Your answer must be the full listing below, restated word for word, with no pictures in it.

Content starts

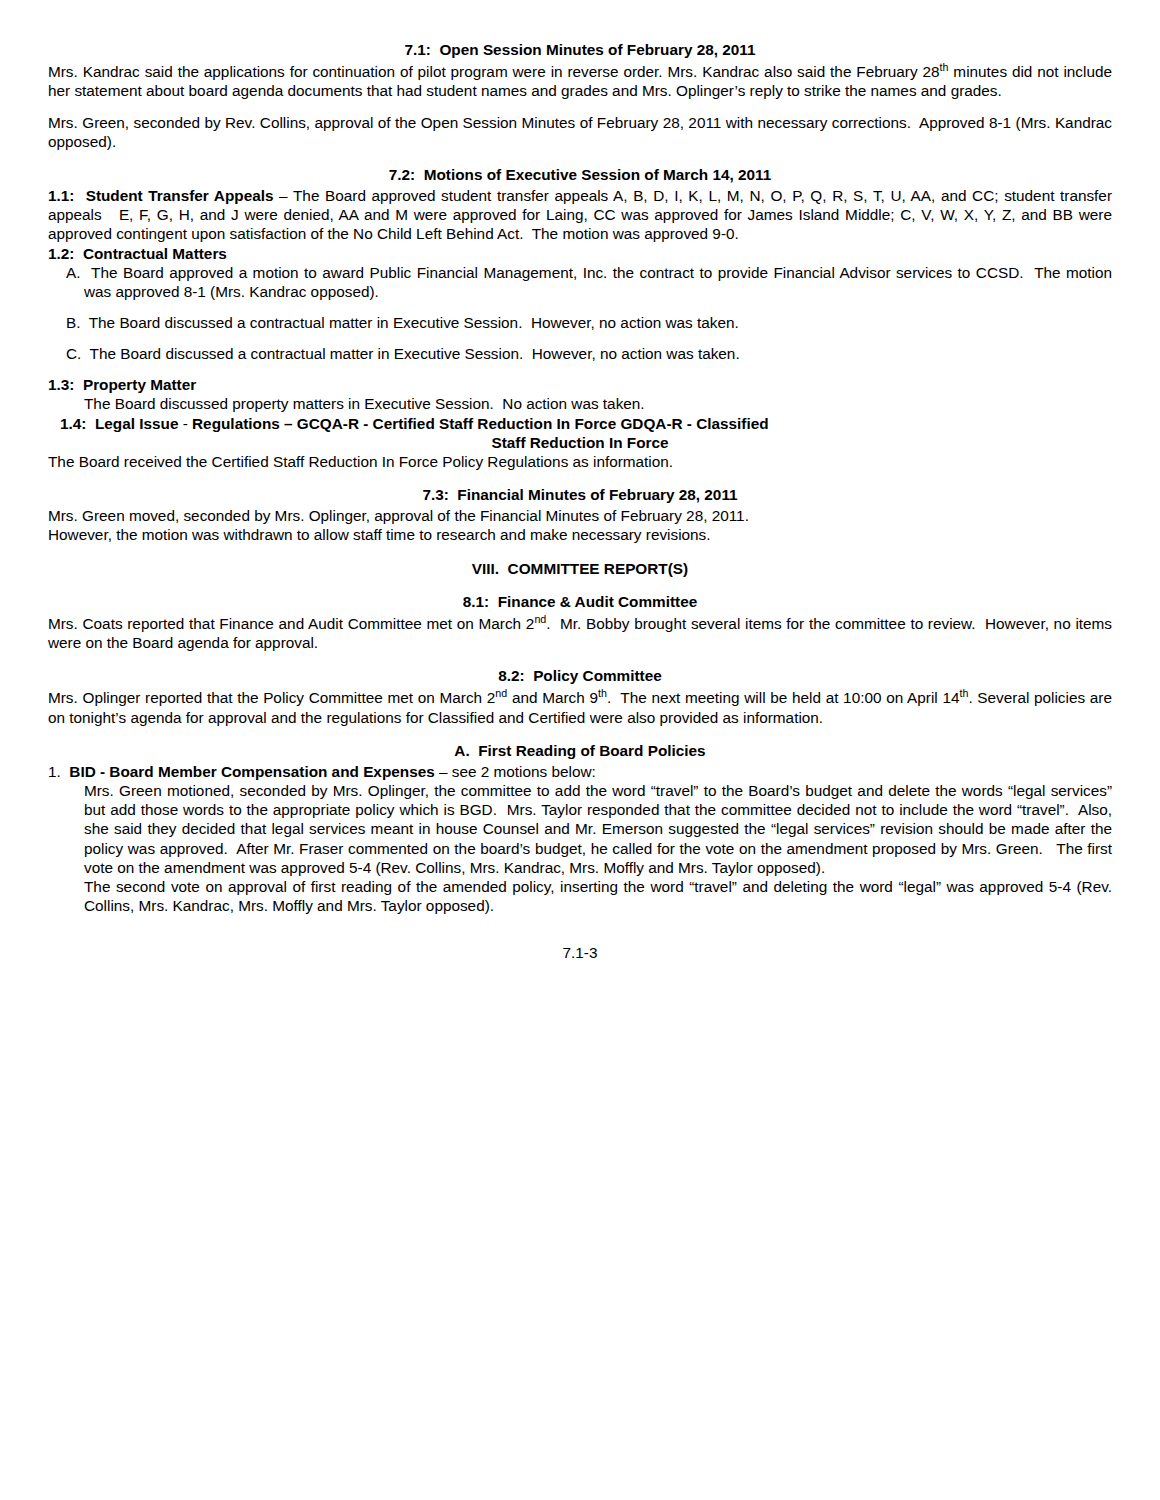7.1: Open Session Minutes of February 28, 2011
Mrs. Kandrac said the applications for continuation of pilot program were in reverse order. Mrs. Kandrac also said the February 28th minutes did not include her statement about board agenda documents that had student names and grades and Mrs. Oplinger’s reply to strike the names and grades.
Mrs. Green, seconded by Rev. Collins, approval of the Open Session Minutes of February 28, 2011 with necessary corrections. Approved 8-1 (Mrs. Kandrac opposed).
7.2: Motions of Executive Session of March 14, 2011
1.1: Student Transfer Appeals – The Board approved student transfer appeals A, B, D, I, K, L, M, N, O, P, Q, R, S, T, U, AA, and CC; student transfer appeals E, F, G, H, and J were denied, AA and M were approved for Laing, CC was approved for James Island Middle; C, V, W, X, Y, Z, and BB were approved contingent upon satisfaction of the No Child Left Behind Act. The motion was approved 9-0.
1.2: Contractual Matters
A. The Board approved a motion to award Public Financial Management, Inc. the contract to provide Financial Advisor services to CCSD. The motion was approved 8-1 (Mrs. Kandrac opposed).
B. The Board discussed a contractual matter in Executive Session. However, no action was taken.
C. The Board discussed a contractual matter in Executive Session. However, no action was taken.
1.3: Property Matter
The Board discussed property matters in Executive Session. No action was taken.
1.4: Legal Issue - Regulations – GCQA-R - Certified Staff Reduction In Force GDQA-R - Classified
Staff Reduction In Force
The Board received the Certified Staff Reduction In Force Policy Regulations as information.
7.3: Financial Minutes of February 28, 2011
Mrs. Green moved, seconded by Mrs. Oplinger, approval of the Financial Minutes of February 28, 2011.
However, the motion was withdrawn to allow staff time to research and make necessary revisions.
VIII. COMMITTEE REPORT(S)
8.1: Finance & Audit Committee
Mrs. Coats reported that Finance and Audit Committee met on March 2nd. Mr. Bobby brought several items for the committee to review. However, no items were on the Board agenda for approval.
8.2: Policy Committee
Mrs. Oplinger reported that the Policy Committee met on March 2nd and March 9th. The next meeting will be held at 10:00 on April 14th. Several policies are on tonight’s agenda for approval and the regulations for Classified and Certified were also provided as information.
A. First Reading of Board Policies
1. BID - Board Member Compensation and Expenses – see 2 motions below:
Mrs. Green motioned, seconded by Mrs. Oplinger, the committee to add the word “travel” to the Board’s budget and delete the words “legal services” but add those words to the appropriate policy which is BGD. Mrs. Taylor responded that the committee decided not to include the word “travel”. Also, she said they decided that legal services meant in house Counsel and Mr. Emerson suggested the “legal services” revision should be made after the policy was approved. After Mr. Fraser commented on the board’s budget, he called for the vote on the amendment proposed by Mrs. Green. The first vote on the amendment was approved 5-4 (Rev. Collins, Mrs. Kandrac, Mrs. Moffly and Mrs. Taylor opposed).
The second vote on approval of first reading of the amended policy, inserting the word “travel” and deleting the word “legal” was approved 5-4 (Rev. Collins, Mrs. Kandrac, Mrs. Moffly and Mrs. Taylor opposed).
7.1-3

Content ends

RESULT OF THE TASK:
7.1: Open Session Minutes of February 28, 2011
Mrs. Kandrac said the applications for continuation of pilot program were in reverse order. Mrs. Kandrac also said the February 28th minutes did not include her statement about board agenda documents that had student names and grades and Mrs. Oplinger’s reply to strike the names and grades.
Mrs. Green, seconded by Rev. Collins, approval of the Open Session Minutes of February 28, 2011 with necessary corrections. Approved 8-1 (Mrs. Kandrac opposed).
7.2: Motions of Executive Session of March 14, 2011
1.1: Student Transfer Appeals – The Board approved student transfer appeals A, B, D, I, K, L, M, N, O, P, Q, R, S, T, U, AA, and CC; student transfer appeals E, F, G, H, and J were denied, AA and M were approved for Laing, CC was approved for James Island Middle; C, V, W, X, Y, Z, and BB were approved contingent upon satisfaction of the No Child Left Behind Act. The motion was approved 9-0.
1.2: Contractual Matters
A. The Board approved a motion to award Public Financial Management, Inc. the contract to provide Financial Advisor services to CCSD. The motion was approved 8-1 (Mrs. Kandrac opposed).
B. The Board discussed a contractual matter in Executive Session. However, no action was taken.
C. The Board discussed a contractual matter in Executive Session. However, no action was taken.
1.3: Property Matter
The Board discussed property matters in Executive Session. No action was taken.
1.4: Legal Issue - Regulations – GCQA-R - Certified Staff Reduction In Force GDQA-R - Classified
Staff Reduction In Force
The Board received the Certified Staff Reduction In Force Policy Regulations as information.
7.3: Financial Minutes of February 28, 2011
Mrs. Green moved, seconded by Mrs. Oplinger, approval of the Financial Minutes of February 28, 2011.
However, the motion was withdrawn to allow staff time to research and make necessary revisions.
VIII. COMMITTEE REPORT(S)
8.1: Finance & Audit Committee
Mrs. Coats reported that Finance and Audit Committee met on March 2nd. Mr. Bobby brought several items for the committee to review. However, no items were on the Board agenda for approval.
8.2: Policy Committee
Mrs. Oplinger reported that the Policy Committee met on March 2nd and March 9th. The next meeting will be held at 10:00 on April 14th. Several policies are on tonight’s agenda for approval and the regulations for Classified and Certified were also provided as information.
A. First Reading of Board Policies
1. BID - Board Member Compensation and Expenses – see 2 motions below:
Mrs. Green motioned, seconded by Mrs. Oplinger, the committee to add the word “travel” to the Board’s budget and delete the words “legal services” but add those words to the appropriate policy which is BGD. Mrs. Taylor responded that the committee decided not to include the word “travel”. Also, she said they decided that legal services meant in house Counsel and Mr. Emerson suggested the “legal services” revision should be made after the policy was approved. After Mr. Fraser commented on the board’s budget, he called for the vote on the amendment proposed by Mrs. Green. The first vote on the amendment was approved 5-4 (Rev. Collins, Mrs. Kandrac, Mrs. Moffly and Mrs. Taylor opposed).
The second vote on approval of first reading of the amended policy, inserting the word “travel” and deleting the word “legal” was approved 5-4 (Rev. Collins, Mrs. Kandrac, Mrs. Moffly and Mrs. Taylor opposed).
7.1-3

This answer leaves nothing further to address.